I haven't used VSC in a year or Cursor at all, but I hear similar things from colleagues.

heeton · 1h ago
Annoyingly I'm finding cursor's autocomplete to be better than others, even though it's agent editing is not as good as claude code.

So I'm using CC in cursor (the little integration is nice) to get the best of both. None of cursors other AI features are helping though.

empath75 · 2h ago
I do a ridiculous amount of dumb shit with cursor without paying extra for it and I can't be the only one. There is just no way they will ever make a profit with their current all-you-can-eat model. Like there have been times I have just copy and pasted code into a cursor window for the AI to add when I could have just pasted it myself just because it makes the context easier to deal with.

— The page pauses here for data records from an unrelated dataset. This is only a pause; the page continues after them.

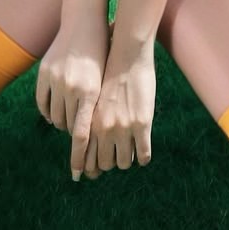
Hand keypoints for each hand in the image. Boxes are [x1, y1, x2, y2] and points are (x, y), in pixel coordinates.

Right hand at [35, 21, 108, 179]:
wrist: (85, 22)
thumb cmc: (103, 53)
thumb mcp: (105, 81)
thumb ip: (99, 106)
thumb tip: (95, 135)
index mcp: (91, 93)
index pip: (82, 134)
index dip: (79, 156)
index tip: (78, 174)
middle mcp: (73, 89)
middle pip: (68, 126)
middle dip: (75, 134)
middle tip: (82, 137)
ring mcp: (56, 81)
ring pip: (54, 116)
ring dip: (62, 122)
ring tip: (70, 120)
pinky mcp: (44, 74)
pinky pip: (42, 102)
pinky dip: (48, 111)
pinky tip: (55, 112)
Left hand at [83, 40, 155, 178]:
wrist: (128, 55)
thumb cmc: (110, 73)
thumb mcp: (93, 98)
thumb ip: (90, 118)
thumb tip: (89, 137)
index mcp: (90, 122)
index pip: (85, 156)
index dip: (86, 169)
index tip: (90, 174)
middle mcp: (104, 128)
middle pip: (105, 164)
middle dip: (110, 162)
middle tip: (115, 156)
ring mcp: (124, 128)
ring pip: (124, 163)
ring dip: (127, 159)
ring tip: (130, 151)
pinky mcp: (142, 124)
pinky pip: (143, 154)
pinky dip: (143, 157)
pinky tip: (143, 152)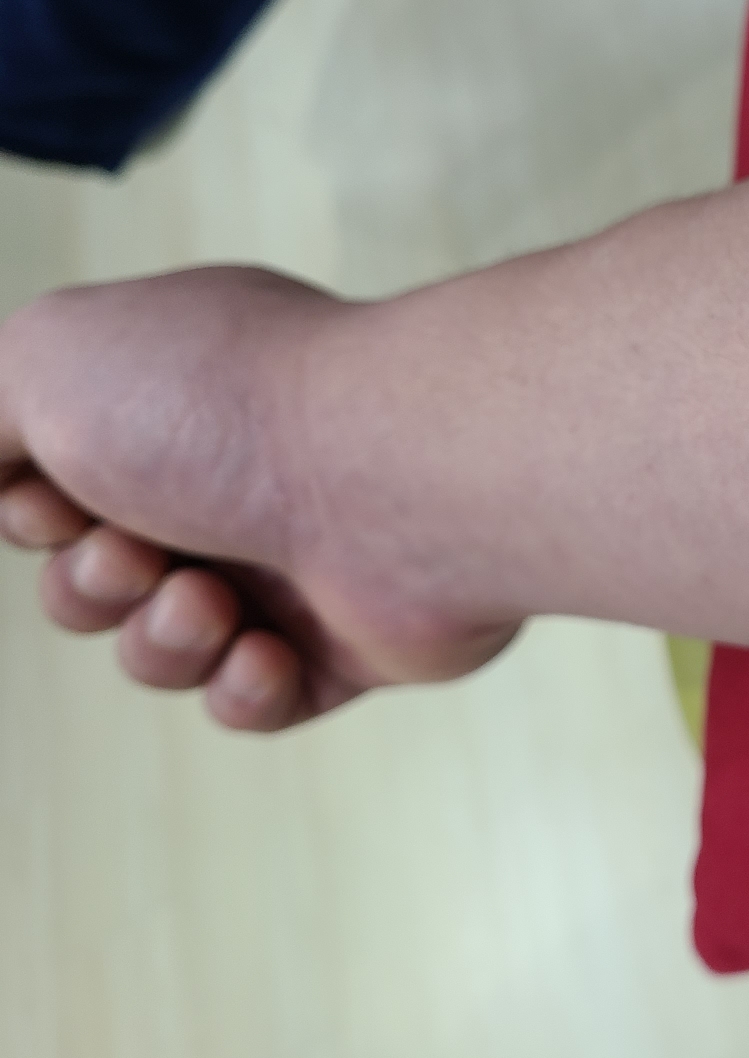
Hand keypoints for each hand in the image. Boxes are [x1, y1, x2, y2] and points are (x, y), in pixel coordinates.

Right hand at [0, 268, 521, 730]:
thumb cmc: (227, 403)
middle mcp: (241, 472)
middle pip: (99, 576)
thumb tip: (0, 474)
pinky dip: (245, 690)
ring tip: (212, 604)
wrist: (399, 477)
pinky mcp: (358, 640)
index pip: (59, 480)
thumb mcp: (46, 357)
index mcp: (176, 395)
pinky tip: (271, 653)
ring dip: (164, 640)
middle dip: (90, 584)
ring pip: (171, 647)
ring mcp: (301, 558)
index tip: (52, 496)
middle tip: (138, 554)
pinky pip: (261, 700)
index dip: (33, 508)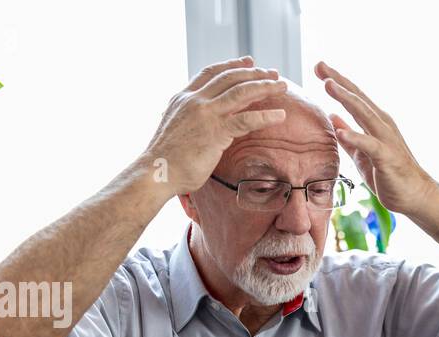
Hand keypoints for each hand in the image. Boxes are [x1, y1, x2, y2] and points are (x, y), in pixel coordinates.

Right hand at [142, 56, 288, 196]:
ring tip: (282, 87)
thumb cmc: (166, 160)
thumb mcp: (177, 129)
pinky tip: (280, 115)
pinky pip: (246, 119)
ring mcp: (206, 114)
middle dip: (255, 73)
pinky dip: (266, 116)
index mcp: (183, 98)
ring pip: (241, 92)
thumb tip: (202, 126)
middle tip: (273, 73)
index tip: (249, 61)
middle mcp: (194, 100)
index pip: (211, 73)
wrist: (156, 173)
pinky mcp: (216, 132)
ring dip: (264, 87)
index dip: (232, 65)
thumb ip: (191, 121)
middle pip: (230, 77)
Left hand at [315, 61, 436, 215]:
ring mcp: (386, 140)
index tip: (319, 67)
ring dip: (346, 99)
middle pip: (358, 98)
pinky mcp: (387, 158)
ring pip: (364, 114)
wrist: (415, 196)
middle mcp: (382, 125)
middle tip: (319, 65)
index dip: (337, 81)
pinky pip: (369, 145)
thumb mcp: (362, 154)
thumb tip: (332, 117)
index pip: (354, 97)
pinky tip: (341, 131)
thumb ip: (348, 136)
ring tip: (328, 85)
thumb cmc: (389, 175)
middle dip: (338, 81)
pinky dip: (355, 137)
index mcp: (375, 123)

However, they will eventually get purchased by an AI company because the _product_ is great.

damon_c · 1h ago
You are not the only one.

"Revert the changes to <file>..." 4 zillion tokens... 10 seconds...

Instead of > git checkout <file>

just to keep Cursor in the loop.

I assume I have probably eaten up my $20/month in tokens just on stuff like that.

verdverm · 6m ago
At least in Copilot, the revert changes is more like undo/redo of a series of changes. Often I want to keep all of the changes except for the most recent one

git checkout would destroy this (and "corrupts" the Copilot session state)

CharlesW · 1h ago
> However, they will eventually get purchased by an AI company because the _product_ is great.

'Great' is in the eye of the beholder. For me, Cursor was one of the least-effective solutions of the many options (from Cursor and other AIDEs, to repo-centric web-based options like Jules, to CLI-based options like Claude Code) I evaluated a few months ago.